‹ Cours familier de Littérature - Volume 02Chapitre 132 sur 195 · XXXVIII

XXXVIII

Dans les tristes dernières années de ce siècle, la littérature, presque sortie des livres, était entrée tout entière dans les tribunes et dans les journaux. Penser n'était plus un loisir, c'était un travail; la société en ébullition jetait toutes ses flammes dans le même foyer. Depuis Chateaubriand dans le _Conservateur_, jusqu'au _Globe_, jusqu'à M. Thiers dans le _Constitutionnel_, et jusqu'à Carrel et Armand Marrast dans le _National_, à M. Chambolle dans le _Siècle_, à M. de Girardin seul contre tous dans la _Presse_; nommer les écrivains de la presse politique, ce serait nommer tous les hommes de lettres. Tout ce qui avait une pensée, une passion et un rêve avait une plume. On ne dira rien de trop en disant qu'un recueil de tous les articles de revues ou de journaux de ces trente années serait sans contredit le plus beau livre du siècle.

Mais quel démenti plus éclatant aux dénigreurs de notre âge que la _tribune_ de ces trente années? Toute vanité de temps ou de nation à part, voyez-vous en Europe, entrevoyez-vous dans l'antiquité, des tribunes à comparer à celle qui vit passer en un si court espace de lieu et de temps, dans l'éloquence de M. Lainé, le civisme? dans l'éloquence de M. de Serres la grande polémique? dans l'éloquence du général Foy le patriotisme? dans l'éloquence de Casimir Périer le courage? dans l'éloquence de M. Royer-Collard les oracles? dans l'éloquence de M. Guizot la volonté? dans l'éloquence de M. Dupin l'explosion? dans l'éloquence de M. Barrot l'universalité? dans l'éloquence de M. Passy la science? dans l'éloquence de M. Dufaure la dialectique? dans l'éloquence de M. Jules Favre le talent? dans l'éloquence de Michel de Bourges la révolution? dans l'éloquence de M. de Montalembert la colère civique ou l'invective sacrée? dans l'éloquence de Victor Hugo la poésie jetant ses magnifiques lambeaux de pourpre à la prose? dans l'éloquence de M. Sauzet l'abondance? dans l'éloquence de M. de Tracy, le _Wilberforce_ de la France, la magnanimité? dans l'éloquence de M. Berryer le grandiose et le pathétique? dans l'éloquence de M. Thiers le prodige?... Oui, le prodige; car celui-là avait tout créé en lui, jusqu'à la parole et au geste, ou plutôt il se passait du geste et de la voix à force de talent. Il détaillait pendant des heures entières, et jamais longues, la pensée, le bon sens, quelquefois le sophisme, sans jamais épuiser ni son auditoire d'intérêt, ni lui-même de ressources. Il ne frappait pas les grands coups, mais il en frappait une multitude de petits avec lesquels il brisait les ministères, les majorités et les trônes. Il n'avait pas les grands gestes d'âme de Mirabeau, mais il avait sa force en détail; il avait pris la massue de Mirabeau sur la tribune, et il en avait fait des flèches. Il en perçait à droite et à gauche les assemblées; sur l'une était écrit raisonnement; sur l'autre sarcasme; sur celle-ci grâce; sur celle-là passion! C'était une nuée; on n'y échappait pas. Quant à moi, qui combattais souvent le politique, il m'était impossible de ne pas admirer le suprême artiste!

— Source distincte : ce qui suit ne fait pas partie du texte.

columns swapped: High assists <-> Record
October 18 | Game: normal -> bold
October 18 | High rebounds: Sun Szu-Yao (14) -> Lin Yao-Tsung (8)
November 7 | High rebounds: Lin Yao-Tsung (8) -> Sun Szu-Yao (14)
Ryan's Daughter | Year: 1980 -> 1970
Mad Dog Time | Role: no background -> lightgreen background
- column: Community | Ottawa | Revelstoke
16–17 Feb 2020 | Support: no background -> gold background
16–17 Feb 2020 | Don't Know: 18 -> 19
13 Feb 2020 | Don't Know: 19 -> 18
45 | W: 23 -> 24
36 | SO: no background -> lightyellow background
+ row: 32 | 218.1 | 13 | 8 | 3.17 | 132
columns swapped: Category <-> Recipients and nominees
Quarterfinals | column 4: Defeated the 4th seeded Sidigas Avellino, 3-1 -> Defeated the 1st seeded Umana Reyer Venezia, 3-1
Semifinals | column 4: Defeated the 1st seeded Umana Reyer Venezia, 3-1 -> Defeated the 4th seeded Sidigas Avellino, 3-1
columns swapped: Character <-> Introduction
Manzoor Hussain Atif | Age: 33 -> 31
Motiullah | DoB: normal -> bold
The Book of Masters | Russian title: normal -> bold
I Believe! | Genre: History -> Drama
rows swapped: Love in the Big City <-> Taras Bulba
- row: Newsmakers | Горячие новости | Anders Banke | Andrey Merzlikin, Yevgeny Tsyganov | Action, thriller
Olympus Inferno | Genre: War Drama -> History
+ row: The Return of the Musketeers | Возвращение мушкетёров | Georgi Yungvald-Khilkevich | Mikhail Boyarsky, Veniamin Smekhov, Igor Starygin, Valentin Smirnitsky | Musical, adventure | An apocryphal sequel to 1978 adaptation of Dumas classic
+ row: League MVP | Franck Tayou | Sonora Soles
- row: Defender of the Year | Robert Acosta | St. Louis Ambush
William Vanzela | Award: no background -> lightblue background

Je ne parle pas de ceux avec lesquels je combattis à une grande époque. Nous fûmes solidaires. Les nommer paraîtrait me désigner moi-même. Le même silence doit nous envelopper un moment.

De ces hommes, quelques-uns sont à peine morts, et leur cendre est à peine refroidie dans nos cimetières; le plus grand nombre vit encore, vieillit ou plutôt mûrit dans ce travail des lettres, qui est l'éternelle jeunesse de l'esprit, parce qu'il est son éternelle reproduction par l'étude. Ils sont là; une foule d'autres plus jeunes croissent à leur ombre, derrière, en promettant à la France une intarissable génération de talents!... Osez parler, après de tels noms, de la décadence de la nature en France!